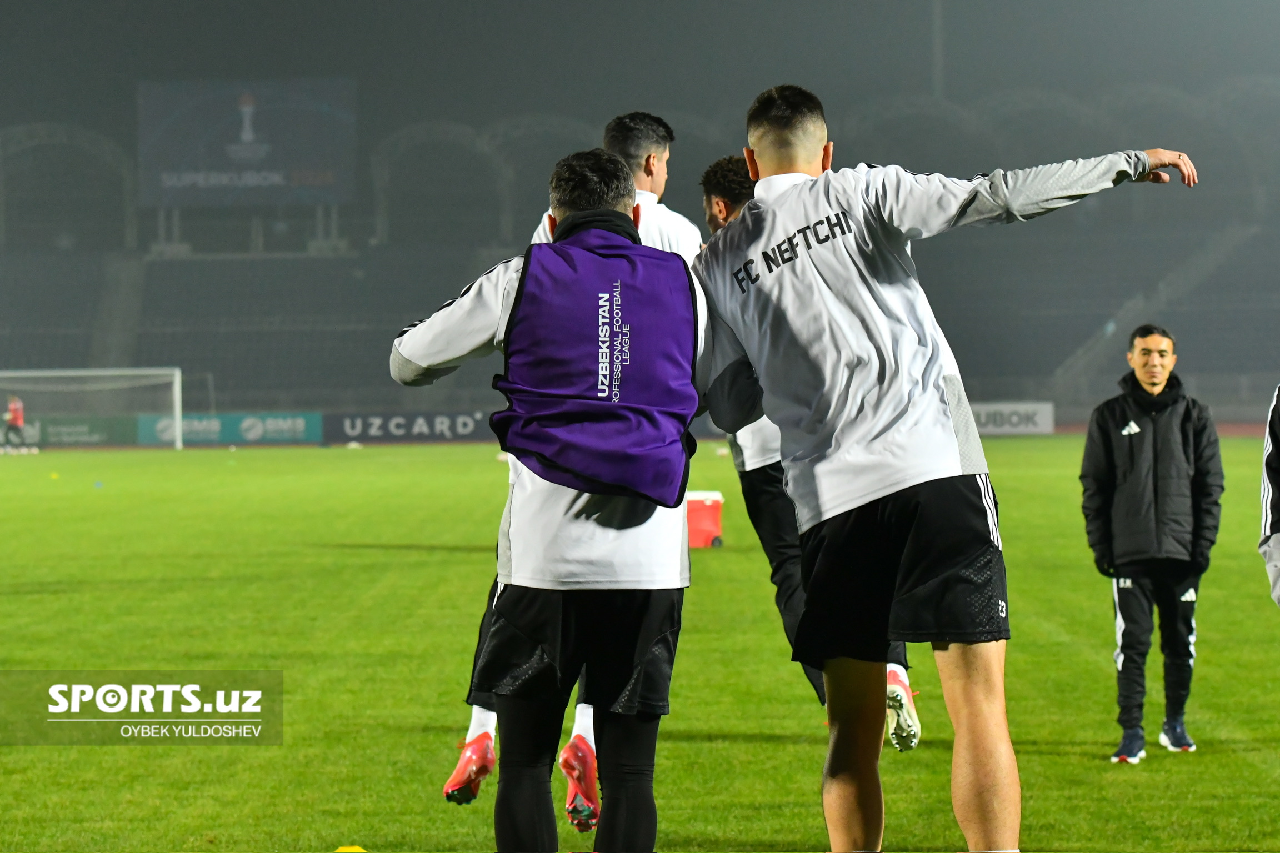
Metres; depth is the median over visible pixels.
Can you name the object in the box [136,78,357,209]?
scoreboard
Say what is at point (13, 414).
person
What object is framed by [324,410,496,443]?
advertising board
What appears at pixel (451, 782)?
soccer shoe
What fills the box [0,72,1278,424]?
stadium stand
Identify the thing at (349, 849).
yellow cone
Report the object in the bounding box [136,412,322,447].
advertising board
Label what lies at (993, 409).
advertising board
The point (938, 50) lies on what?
pole
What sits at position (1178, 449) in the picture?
man
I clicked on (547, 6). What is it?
sky
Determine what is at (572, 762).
soccer shoe
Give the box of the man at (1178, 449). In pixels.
[1078,322,1224,760]
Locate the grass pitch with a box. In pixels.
[0,433,1279,852]
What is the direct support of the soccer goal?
on the grass pitch
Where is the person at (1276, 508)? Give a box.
[1258,385,1279,604]
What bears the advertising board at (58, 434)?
on the grass pitch
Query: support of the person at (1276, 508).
on the grass pitch
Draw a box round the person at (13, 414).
[1,393,26,451]
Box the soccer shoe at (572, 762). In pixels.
[558,735,599,832]
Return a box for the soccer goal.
[0,366,186,450]
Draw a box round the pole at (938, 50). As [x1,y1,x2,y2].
[930,0,944,97]
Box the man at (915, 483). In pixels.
[683,85,1197,852]
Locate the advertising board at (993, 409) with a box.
[966,400,1055,435]
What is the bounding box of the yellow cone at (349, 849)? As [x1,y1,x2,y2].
[334,845,366,852]
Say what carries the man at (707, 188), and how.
on the grass pitch
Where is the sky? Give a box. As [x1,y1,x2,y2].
[0,0,1279,138]
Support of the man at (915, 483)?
on the grass pitch
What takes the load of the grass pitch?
on the ground
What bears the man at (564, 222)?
on the grass pitch
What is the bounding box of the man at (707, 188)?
[695,157,918,747]
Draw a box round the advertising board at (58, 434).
[14,413,141,447]
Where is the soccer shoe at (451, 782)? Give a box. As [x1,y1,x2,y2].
[441,728,497,805]
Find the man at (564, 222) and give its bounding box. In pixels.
[395,142,708,852]
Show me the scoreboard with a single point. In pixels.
(201, 163)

#### WHAT IS REQUIRED
Exactly reproduce each record, leaving out any pictures.

#### EXERCISE SOLUTION
Metres; depth is the median over visible pixels.
Can you name the object in the box [136,78,357,209]?
scoreboard
Say what is at point (13, 414).
person
What object is framed by [324,410,496,443]?
advertising board
What appears at pixel (451, 782)?
soccer shoe
What fills the box [0,72,1278,424]?
stadium stand
Identify the thing at (349, 849).
yellow cone
Report the object in the bounding box [136,412,322,447].
advertising board
Label what lies at (993, 409).
advertising board
The point (938, 50) lies on what?
pole
What sits at position (1178, 449) in the picture?
man
I clicked on (547, 6). What is it?
sky
Determine what is at (572, 762).
soccer shoe
Give the box of the man at (1178, 449). In pixels.
[1078,322,1224,760]
Locate the grass pitch with a box. In pixels.
[0,433,1279,852]
What is the direct support of the soccer goal?
on the grass pitch
Where is the person at (1276, 508)? Give a box.
[1258,385,1279,604]
What bears the advertising board at (58, 434)?
on the grass pitch
Query: support of the person at (1276, 508).
on the grass pitch
Draw a box round the person at (13, 414).
[1,393,26,451]
Box the soccer shoe at (572, 762). In pixels.
[558,735,599,832]
Return a box for the soccer goal.
[0,366,186,450]
Draw a box round the pole at (938, 50). As [x1,y1,x2,y2].
[930,0,944,97]
Box the man at (915, 483). In pixels.
[683,85,1197,852]
Locate the advertising board at (993, 409) with a box.
[966,400,1055,435]
What is the bounding box of the yellow cone at (349, 849)? As [x1,y1,x2,y2].
[334,845,366,852]
Say what carries the man at (707, 188), and how.
on the grass pitch
Where is the sky? Give a box. As [x1,y1,x2,y2].
[0,0,1279,138]
Support of the man at (915, 483)?
on the grass pitch
What takes the load of the grass pitch?
on the ground
What bears the man at (564, 222)?
on the grass pitch
What is the bounding box of the man at (707, 188)?
[695,157,918,747]
Draw a box round the advertising board at (58, 434).
[14,413,141,447]
Where is the soccer shoe at (451, 782)? Give a box. As [x1,y1,x2,y2].
[441,728,497,805]
Find the man at (564, 222) and give its bounding box. In pixels.
[395,142,708,852]
Show me the scoreboard with a single point. In pixels.
(201, 163)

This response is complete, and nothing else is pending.